# Task input start

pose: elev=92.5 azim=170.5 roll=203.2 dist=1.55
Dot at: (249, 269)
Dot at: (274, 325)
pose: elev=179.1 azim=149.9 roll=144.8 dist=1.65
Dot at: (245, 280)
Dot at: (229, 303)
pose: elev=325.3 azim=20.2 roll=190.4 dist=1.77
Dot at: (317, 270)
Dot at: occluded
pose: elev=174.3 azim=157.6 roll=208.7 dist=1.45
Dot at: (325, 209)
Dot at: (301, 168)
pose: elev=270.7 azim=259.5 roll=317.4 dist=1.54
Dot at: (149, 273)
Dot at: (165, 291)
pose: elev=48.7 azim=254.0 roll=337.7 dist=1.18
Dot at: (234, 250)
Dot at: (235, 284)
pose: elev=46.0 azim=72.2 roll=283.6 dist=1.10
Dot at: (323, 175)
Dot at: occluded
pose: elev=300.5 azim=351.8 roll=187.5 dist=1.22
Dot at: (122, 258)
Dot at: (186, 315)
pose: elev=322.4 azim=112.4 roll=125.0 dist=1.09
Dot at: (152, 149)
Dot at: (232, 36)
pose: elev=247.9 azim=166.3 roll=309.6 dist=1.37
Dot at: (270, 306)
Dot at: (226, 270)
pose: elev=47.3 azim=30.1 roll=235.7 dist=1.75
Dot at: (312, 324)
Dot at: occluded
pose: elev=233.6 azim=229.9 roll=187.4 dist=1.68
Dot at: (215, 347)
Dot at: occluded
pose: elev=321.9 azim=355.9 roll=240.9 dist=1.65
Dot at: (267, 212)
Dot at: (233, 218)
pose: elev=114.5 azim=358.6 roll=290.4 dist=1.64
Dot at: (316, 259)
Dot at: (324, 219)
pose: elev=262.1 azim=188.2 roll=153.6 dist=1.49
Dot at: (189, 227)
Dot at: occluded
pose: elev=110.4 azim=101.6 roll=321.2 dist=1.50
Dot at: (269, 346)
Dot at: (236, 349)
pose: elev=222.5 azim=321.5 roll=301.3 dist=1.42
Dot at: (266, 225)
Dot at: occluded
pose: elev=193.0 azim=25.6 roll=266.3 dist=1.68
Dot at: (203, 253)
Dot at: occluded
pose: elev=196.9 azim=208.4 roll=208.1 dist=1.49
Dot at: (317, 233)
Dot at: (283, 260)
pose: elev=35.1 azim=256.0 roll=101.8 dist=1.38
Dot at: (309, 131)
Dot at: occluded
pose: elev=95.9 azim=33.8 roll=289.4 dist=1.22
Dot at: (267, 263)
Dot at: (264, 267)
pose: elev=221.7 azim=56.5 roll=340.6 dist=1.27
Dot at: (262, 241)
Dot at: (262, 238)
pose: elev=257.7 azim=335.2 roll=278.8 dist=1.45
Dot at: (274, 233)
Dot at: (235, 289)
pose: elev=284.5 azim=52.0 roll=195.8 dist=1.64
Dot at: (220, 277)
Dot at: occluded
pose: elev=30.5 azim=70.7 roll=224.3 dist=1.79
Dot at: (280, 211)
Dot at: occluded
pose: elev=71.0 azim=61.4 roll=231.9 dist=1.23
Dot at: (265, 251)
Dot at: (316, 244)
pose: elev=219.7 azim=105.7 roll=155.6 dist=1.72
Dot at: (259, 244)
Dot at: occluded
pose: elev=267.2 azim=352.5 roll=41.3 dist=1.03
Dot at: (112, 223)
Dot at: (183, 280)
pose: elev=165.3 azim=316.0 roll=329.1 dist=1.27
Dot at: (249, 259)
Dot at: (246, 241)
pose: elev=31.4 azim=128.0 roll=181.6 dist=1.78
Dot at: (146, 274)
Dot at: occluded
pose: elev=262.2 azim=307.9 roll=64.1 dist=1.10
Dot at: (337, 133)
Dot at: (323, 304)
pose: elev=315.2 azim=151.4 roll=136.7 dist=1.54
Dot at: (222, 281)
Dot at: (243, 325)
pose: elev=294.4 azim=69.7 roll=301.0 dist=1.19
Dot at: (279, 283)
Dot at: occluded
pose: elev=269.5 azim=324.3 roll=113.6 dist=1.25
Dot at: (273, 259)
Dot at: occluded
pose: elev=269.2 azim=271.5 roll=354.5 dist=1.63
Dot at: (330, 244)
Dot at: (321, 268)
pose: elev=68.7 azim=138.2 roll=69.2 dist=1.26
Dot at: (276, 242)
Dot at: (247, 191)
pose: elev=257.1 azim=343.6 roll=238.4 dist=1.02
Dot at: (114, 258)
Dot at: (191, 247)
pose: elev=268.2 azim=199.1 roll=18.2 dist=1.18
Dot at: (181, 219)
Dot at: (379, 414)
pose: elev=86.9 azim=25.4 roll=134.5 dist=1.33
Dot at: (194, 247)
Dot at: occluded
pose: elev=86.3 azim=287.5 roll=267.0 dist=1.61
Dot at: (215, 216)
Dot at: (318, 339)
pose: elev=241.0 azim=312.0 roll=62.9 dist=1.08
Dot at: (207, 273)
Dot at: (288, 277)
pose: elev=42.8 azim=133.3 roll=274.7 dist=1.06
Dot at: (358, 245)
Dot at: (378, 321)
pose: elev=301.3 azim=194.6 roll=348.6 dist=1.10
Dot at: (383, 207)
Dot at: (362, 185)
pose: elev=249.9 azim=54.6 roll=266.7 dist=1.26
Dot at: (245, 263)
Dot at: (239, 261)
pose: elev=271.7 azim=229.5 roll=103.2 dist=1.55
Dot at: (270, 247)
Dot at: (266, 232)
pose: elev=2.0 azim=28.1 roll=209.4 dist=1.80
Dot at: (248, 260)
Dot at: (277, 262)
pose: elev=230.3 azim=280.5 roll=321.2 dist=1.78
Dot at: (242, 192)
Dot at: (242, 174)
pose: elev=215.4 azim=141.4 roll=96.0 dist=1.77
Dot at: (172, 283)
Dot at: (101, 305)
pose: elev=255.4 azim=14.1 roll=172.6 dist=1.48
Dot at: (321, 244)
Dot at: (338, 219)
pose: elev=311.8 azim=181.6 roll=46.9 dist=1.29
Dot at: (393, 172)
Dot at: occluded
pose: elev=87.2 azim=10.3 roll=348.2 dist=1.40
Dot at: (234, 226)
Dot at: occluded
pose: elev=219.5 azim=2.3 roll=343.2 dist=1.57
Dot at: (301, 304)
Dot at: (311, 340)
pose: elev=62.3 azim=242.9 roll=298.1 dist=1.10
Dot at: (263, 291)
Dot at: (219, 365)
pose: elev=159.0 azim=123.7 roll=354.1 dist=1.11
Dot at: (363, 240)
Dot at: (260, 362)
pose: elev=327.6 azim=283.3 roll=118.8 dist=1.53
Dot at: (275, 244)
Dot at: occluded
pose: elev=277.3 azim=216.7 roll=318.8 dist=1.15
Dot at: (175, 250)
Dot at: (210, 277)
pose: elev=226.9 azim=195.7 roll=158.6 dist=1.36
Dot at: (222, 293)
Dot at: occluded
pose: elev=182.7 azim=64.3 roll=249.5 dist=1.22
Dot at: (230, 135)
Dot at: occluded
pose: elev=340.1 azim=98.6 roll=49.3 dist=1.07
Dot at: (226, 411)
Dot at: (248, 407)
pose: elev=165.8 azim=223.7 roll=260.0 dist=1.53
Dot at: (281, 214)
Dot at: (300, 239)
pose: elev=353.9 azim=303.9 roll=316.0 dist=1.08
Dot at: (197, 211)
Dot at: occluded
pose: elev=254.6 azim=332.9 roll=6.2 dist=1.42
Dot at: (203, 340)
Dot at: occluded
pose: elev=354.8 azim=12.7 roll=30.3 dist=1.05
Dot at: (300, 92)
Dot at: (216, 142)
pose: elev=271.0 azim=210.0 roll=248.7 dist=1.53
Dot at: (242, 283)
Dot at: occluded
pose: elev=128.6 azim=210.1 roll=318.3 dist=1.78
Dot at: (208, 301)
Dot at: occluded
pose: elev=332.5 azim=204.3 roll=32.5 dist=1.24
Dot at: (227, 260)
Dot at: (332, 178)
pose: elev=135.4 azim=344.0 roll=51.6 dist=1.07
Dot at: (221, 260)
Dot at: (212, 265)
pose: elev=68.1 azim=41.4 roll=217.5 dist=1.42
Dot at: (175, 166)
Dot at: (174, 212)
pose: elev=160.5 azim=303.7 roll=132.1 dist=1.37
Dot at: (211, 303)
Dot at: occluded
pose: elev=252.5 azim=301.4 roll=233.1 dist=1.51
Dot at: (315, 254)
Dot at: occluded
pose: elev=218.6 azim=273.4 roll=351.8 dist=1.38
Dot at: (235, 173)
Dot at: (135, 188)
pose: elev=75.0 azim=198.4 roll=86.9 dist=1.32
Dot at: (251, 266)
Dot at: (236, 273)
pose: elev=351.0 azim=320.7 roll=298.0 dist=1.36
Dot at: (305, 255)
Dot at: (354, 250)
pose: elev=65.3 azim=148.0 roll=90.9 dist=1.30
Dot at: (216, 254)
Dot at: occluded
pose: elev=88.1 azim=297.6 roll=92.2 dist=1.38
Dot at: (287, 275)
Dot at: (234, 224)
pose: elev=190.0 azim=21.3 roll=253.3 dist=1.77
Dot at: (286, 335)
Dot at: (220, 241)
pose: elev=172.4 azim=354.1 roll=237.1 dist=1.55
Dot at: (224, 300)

# Task input end

__Work to complete__: Reproduce every line in the records above, from the line containing "pose: elev=47.3 azim=30.1" down through the line containing "Dot at: (183, 280)", inclusive.

__Task solution__:
pose: elev=47.3 azim=30.1 roll=235.7 dist=1.75
Dot at: (312, 324)
Dot at: occluded
pose: elev=233.6 azim=229.9 roll=187.4 dist=1.68
Dot at: (215, 347)
Dot at: occluded
pose: elev=321.9 azim=355.9 roll=240.9 dist=1.65
Dot at: (267, 212)
Dot at: (233, 218)
pose: elev=114.5 azim=358.6 roll=290.4 dist=1.64
Dot at: (316, 259)
Dot at: (324, 219)
pose: elev=262.1 azim=188.2 roll=153.6 dist=1.49
Dot at: (189, 227)
Dot at: occluded
pose: elev=110.4 azim=101.6 roll=321.2 dist=1.50
Dot at: (269, 346)
Dot at: (236, 349)
pose: elev=222.5 azim=321.5 roll=301.3 dist=1.42
Dot at: (266, 225)
Dot at: occluded
pose: elev=193.0 azim=25.6 roll=266.3 dist=1.68
Dot at: (203, 253)
Dot at: occluded
pose: elev=196.9 azim=208.4 roll=208.1 dist=1.49
Dot at: (317, 233)
Dot at: (283, 260)
pose: elev=35.1 azim=256.0 roll=101.8 dist=1.38
Dot at: (309, 131)
Dot at: occluded
pose: elev=95.9 azim=33.8 roll=289.4 dist=1.22
Dot at: (267, 263)
Dot at: (264, 267)
pose: elev=221.7 azim=56.5 roll=340.6 dist=1.27
Dot at: (262, 241)
Dot at: (262, 238)
pose: elev=257.7 azim=335.2 roll=278.8 dist=1.45
Dot at: (274, 233)
Dot at: (235, 289)
pose: elev=284.5 azim=52.0 roll=195.8 dist=1.64
Dot at: (220, 277)
Dot at: occluded
pose: elev=30.5 azim=70.7 roll=224.3 dist=1.79
Dot at: (280, 211)
Dot at: occluded
pose: elev=71.0 azim=61.4 roll=231.9 dist=1.23
Dot at: (265, 251)
Dot at: (316, 244)
pose: elev=219.7 azim=105.7 roll=155.6 dist=1.72
Dot at: (259, 244)
Dot at: occluded
pose: elev=267.2 azim=352.5 roll=41.3 dist=1.03
Dot at: (112, 223)
Dot at: (183, 280)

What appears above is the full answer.